━━━━━ DOCUMENT SEGMENT ━━━━━
Celtic Advent, Martinmas, and Catterntide, our ancestors' gateways into the winter season, have opened a door. We begin to understand that fullness dissipates and turns into emptiness. Samhain has two halves. Early Samhain, and thus early winter, retain much of the energy and look of the autumn harvest. But, at least here in the United States, Yule's look, feel, and power begin to assert itself once Thanksgiving has passed.
Whether you primarily celebrate Yule, the winter solstice and the birth of the Sun, Christmas, the birth of the Divine Child, the Son, or both, you will recognize a period of waiting and anticipation has begun.
It's taken me many years to develop a deep, loving relationship with Winter. To be sure, winter is a difficult season. The weather is biting, the storms wreak havoc with powerlines, and days are unnervingly short. The possibility of being housebound because of ice, snow, cold, and in the dark without power is genuine.
But there is something else that I have noticed. The correspondence of Winter with the direction of North, the element of Earth, the mythical earth spirits known as Gnomes, and the land-shaping crone, the Cailleach, have offered profound ways to connect with the physical plane and the material world.
Winter brings us close to Mother Earth in her most ancient guise. This encounter is particularly true because ancestral memories of the most recent ice age are still near the surface of our collective unconscious. Snow, ice, and darkness haunt our collective dreams.
During this uneasy time, I find the Earth rises to comfort me. In my yard and all around me along the Connecticut shoreline are great glacial erratics, huge boulders deposited on the land as the glaciers melted 10,000 years ago, and large moraines of rubble skirt the edge of land and water.
Winter is Wild Earth Time
When the trees and all vegetation save the evergreens have gone to sleep, it's easier to sense the spirit of the trees. The quiet woods and frozen ground make the stones more alive, and their presence is palpable.
The severe weather, the night sky filled with the crystalline clarity of starlight, and the frozen waters make nature's elemental spirits more visible.
During this earthy, wild time held within the tradition of Celtic Advent, I decided to use wild foraged bittersweet and grapevine to weave an advent wreath.
The day was chill and gray, and I went along the edge of the woods looking for vines that wound up into the trees. With a snip of my shears, I freed the trees bound by the thick, winding vines.
The vines are initially unwieldy, long, and serpentine, but with persistence, they can be controlled and formed into a circle. The chaos of nature tamed into a geometric form, the prime geometric form, the circle symbolic of eternity, wholeness, renewal, and divinity. My hands do the work, a work reflective of the great work of the hands of the Creator on a tiny microcosmic scale.
━━━━━ RECORDS ━━━━━
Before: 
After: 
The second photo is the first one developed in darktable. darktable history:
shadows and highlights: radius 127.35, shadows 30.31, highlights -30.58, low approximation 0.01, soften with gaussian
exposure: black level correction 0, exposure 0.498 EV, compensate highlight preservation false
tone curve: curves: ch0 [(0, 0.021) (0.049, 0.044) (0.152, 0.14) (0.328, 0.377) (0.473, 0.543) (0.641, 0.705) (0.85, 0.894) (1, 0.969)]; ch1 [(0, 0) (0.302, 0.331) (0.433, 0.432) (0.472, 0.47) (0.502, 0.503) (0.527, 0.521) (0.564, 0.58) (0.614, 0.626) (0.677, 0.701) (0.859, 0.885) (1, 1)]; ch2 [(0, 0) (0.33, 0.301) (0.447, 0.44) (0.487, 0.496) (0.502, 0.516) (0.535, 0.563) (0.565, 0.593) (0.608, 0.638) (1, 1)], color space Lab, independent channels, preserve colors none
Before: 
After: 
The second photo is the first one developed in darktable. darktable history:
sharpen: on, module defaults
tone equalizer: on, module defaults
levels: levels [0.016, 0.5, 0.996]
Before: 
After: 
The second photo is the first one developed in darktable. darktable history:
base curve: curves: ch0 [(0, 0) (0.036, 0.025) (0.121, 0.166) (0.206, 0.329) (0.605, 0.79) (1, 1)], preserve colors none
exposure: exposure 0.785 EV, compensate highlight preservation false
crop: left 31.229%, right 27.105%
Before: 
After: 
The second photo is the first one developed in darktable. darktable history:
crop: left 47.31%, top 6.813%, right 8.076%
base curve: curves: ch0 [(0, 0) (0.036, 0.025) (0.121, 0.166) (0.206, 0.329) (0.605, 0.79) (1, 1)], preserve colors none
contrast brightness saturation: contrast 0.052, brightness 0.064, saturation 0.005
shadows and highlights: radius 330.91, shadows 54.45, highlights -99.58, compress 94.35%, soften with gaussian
━━━━━
## STATED PROBLEM 1
In the Celtic Advent piece, which two wild-foraged vines were used to weave the advent wreath?
## STATED PROBLEM 2
Please reproduce the stretch of the Celtic Advent piece from "But there is" through "the material world.".
## STATED PROBLEM 3
Carry the Celtic Advent piece forward from its final sentence.

## EXERCISE ANSWER 1
Bittersweet and grapevine.

## EXERCISE ANSWER 2
But there is something else that I have noticed. The correspondence of Winter with the direction of North, the element of Earth, the mythical earth spirits known as Gnomes, and the land-shaping crone, the Cailleach, have offered profound ways to connect with the physical plane and the material world.

## EXERCISE ANSWER 3
The wild-crafted wreath becomes a metaphor for the primordial becoming the principal patterns for reality. We play the part of the Divine Architect in a great psycho-drama each time we make something, bringing order and pattern to raw materials.
Ritual works that way: an embodied act, a creative moment. In this case, I take part in the archetype of the Maker. If God is a Geometer, then by standing at the edge of the wild woodlands and weaving an eternal circle from the vines of the Earth to use as an Advent Wreath, I also become a geometer, someone who calls forth order out of chaos.
Capturing the Sun
This humble circlet of bittersweet and grape vines has the power to hold the sun. I recognize that the wild wreath resembled a crown of thorns reminiscent of what the Child would one day suffer and the spikey crown worn by the Holly King, who reigns in winter.
Green groweth the holly, so doth the ivy.
Though winter blasts blow never so high, green groweth the holly.
As the holly groweth green and never changeth hue,
So I am, ever hath been, unto my lady true.
As the holly groweth green with ivy all alone
When flowers cannot be seen and greenwood leaves be gone
~ King Henry VIII of England
The holly and the ivy, when they are both full grown, of all the trees that are in the wood, the holly bears the crown.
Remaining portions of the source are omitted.